Named joint coordinates:
* * * * *

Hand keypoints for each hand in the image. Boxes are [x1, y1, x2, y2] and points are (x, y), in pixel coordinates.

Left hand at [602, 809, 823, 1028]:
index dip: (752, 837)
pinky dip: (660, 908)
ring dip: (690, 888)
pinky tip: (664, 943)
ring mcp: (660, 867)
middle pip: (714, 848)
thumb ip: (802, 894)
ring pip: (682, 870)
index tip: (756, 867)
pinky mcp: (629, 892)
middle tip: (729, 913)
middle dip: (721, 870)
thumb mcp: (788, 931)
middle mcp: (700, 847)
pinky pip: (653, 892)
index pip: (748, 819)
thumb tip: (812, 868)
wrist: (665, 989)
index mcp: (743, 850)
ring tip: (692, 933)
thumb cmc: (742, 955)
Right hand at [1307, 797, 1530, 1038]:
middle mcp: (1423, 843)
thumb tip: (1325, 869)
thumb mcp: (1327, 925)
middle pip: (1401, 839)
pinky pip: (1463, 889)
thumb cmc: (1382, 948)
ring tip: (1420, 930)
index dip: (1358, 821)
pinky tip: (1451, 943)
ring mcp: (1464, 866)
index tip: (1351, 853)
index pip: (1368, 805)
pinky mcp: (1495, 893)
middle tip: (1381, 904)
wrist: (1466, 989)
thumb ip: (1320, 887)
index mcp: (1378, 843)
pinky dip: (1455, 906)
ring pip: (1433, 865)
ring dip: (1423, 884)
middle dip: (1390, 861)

* * * * *

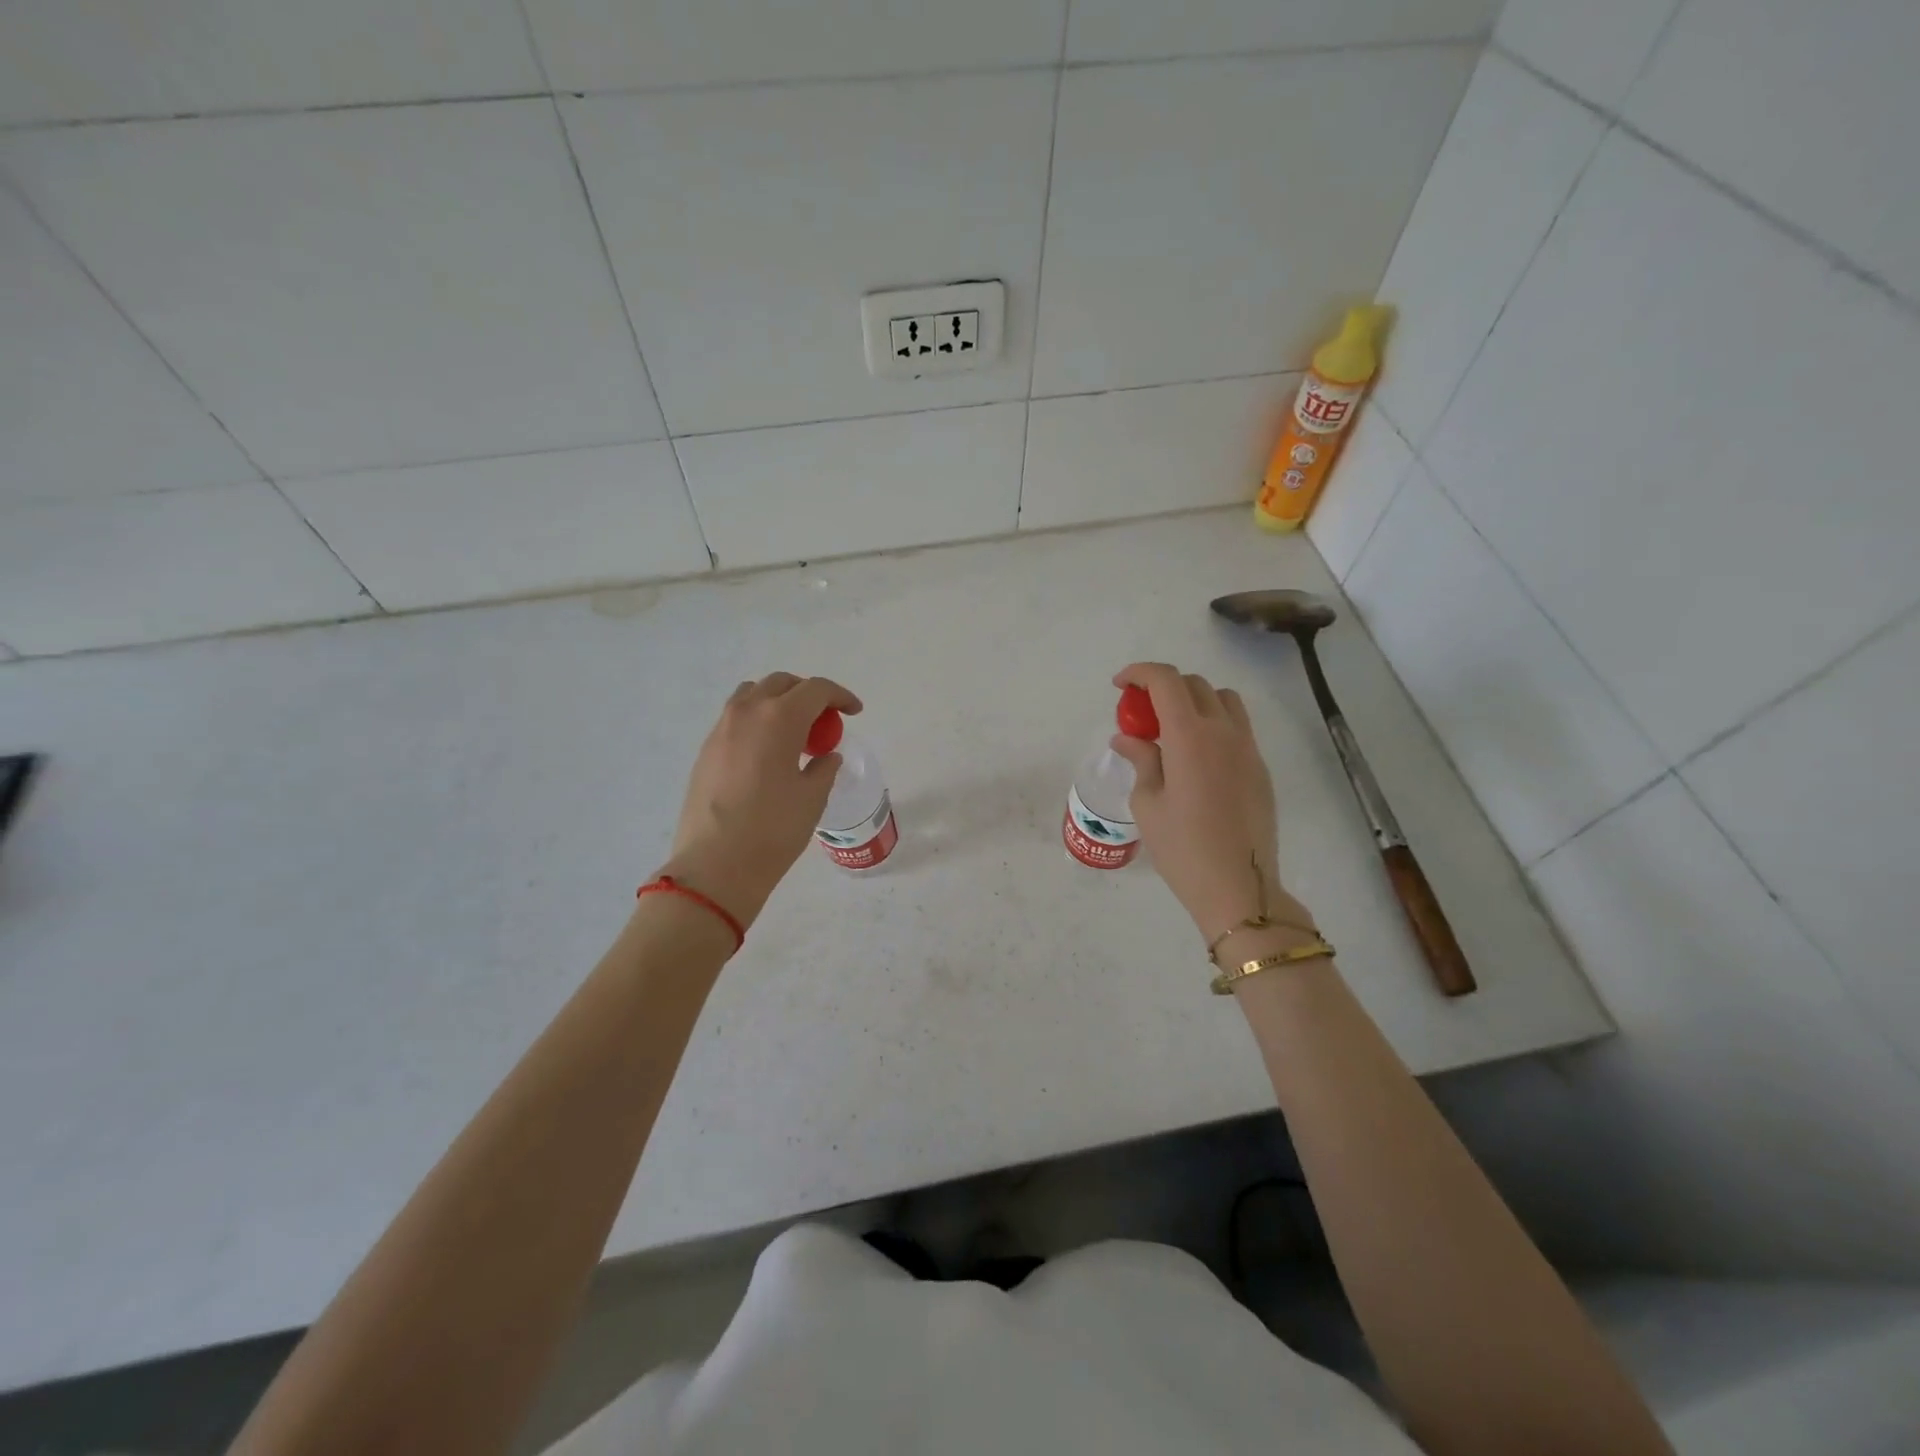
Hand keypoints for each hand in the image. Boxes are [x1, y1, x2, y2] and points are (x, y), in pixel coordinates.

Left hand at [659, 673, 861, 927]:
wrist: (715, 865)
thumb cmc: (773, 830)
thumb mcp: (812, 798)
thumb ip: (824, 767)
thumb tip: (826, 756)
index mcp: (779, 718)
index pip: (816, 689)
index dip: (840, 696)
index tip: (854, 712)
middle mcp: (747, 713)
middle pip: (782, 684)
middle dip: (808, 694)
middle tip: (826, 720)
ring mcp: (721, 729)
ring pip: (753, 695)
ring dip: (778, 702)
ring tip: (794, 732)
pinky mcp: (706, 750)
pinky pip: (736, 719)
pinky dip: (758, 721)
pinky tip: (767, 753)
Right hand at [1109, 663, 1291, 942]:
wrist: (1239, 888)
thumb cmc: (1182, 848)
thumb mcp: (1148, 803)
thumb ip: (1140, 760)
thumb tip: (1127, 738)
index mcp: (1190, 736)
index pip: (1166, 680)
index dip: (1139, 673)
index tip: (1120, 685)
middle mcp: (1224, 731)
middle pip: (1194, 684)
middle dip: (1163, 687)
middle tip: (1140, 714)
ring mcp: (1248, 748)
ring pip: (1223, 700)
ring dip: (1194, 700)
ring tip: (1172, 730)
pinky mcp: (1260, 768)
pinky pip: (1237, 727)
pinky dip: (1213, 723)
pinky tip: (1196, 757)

* * * * *

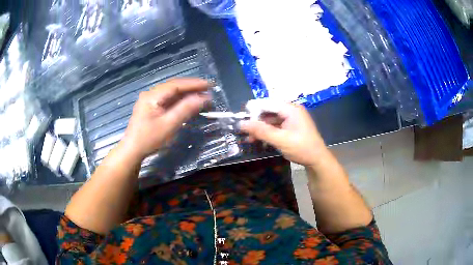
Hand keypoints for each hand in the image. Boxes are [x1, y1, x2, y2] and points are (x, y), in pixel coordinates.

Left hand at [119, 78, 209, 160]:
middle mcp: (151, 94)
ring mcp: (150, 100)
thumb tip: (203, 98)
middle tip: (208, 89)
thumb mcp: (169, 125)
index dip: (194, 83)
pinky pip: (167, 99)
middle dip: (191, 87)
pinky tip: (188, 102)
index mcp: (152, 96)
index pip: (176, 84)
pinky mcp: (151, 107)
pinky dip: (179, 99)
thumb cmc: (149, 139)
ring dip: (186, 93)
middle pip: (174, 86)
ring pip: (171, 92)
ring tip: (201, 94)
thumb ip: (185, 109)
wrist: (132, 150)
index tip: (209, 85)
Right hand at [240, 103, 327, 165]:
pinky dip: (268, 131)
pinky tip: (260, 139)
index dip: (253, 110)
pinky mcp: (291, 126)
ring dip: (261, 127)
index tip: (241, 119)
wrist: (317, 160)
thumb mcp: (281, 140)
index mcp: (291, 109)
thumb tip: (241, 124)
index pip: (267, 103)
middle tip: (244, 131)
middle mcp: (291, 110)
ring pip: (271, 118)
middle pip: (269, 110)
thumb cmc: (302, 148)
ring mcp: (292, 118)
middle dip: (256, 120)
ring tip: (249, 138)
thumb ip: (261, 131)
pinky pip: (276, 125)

* * * * *

## WORK REQUIRED
Beginning at the line above with "middle mcp: (1423, 843)" and finishing at the line with "middle dip: (1390, 861)", return each line exactly and return nothing else.

## REPLY TO THE EXERCISE
middle mcp: (1423, 843)
thumb tip: (1325, 869)
thumb mcp: (1327, 925)
middle pip: (1401, 839)
pinky pip: (1463, 889)
thumb cmc: (1382, 948)
ring tip: (1420, 930)
index dip: (1358, 821)
pinky tip: (1451, 943)
ring mcp: (1464, 866)
index tip: (1351, 853)
index pip: (1368, 805)
pinky mcp: (1495, 893)
middle tip: (1381, 904)
wrist: (1466, 989)
thumb ip: (1320, 887)
index mcp: (1378, 843)
pinky dip: (1455, 906)
ring pip: (1433, 865)
ring dip: (1423, 884)
middle dip: (1390, 861)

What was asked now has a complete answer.